Ca s'est passé du coté de Liège, sur le parking d'une grande surface..
Etait-ce le GB, chez Cora ou Makro., peu importe, ça pouvait être n'importe où.
Ca devait arriver, voilà tout!
La presse en a beaucoup parlé et le journal télévisé en a fait ses choux gras, puis quelques experts ont confrontés leurs avis discordants au cours d'émissions spéciales et bien vite tout le monde a oublié.
Et maintenant, en décembre, on ne reçoit plus de cadeaux et comme vous n'êtes pas d'ici, je vais vous raconter comment on s'est enfin débarrassé de ces obligations de fin d'année!
Il y a bien longtemps, les enfants sages attendaient avec impatience le 6 décembre, jour de passage de St. Nicolas.
Depuis la mi-novembre jusqu'au 5 du mois suivant, c'était le temps des surprises et des angoisses..Passera-t-il cette nuit?
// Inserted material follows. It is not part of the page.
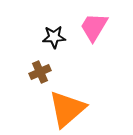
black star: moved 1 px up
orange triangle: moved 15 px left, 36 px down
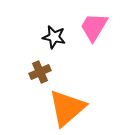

Apportera-t-il dans mes petits souliers le chocolat fourré, les noix et les massepains?
A-t-il lu ma lettre au sujet du traîn électrique et du jeu de meccano ?
Le grand Saint triomphait dans les écoles, les salles de fêtes et les grands
magasins.
Au Grand Bazar de la Place ST Lambert à Liège, des foules enfantines se
bousculaient pour le rencontrer.
Menant à son trône, les escaliers et les couloirs ne désemplissaient que tard dans la soirée, quand le Saint disparaissait mystérieusement dans la
ville, avec son aide Hanscrouff, le Père Fouettard, son ane et ses hottes remplies de jouets et de bonbons.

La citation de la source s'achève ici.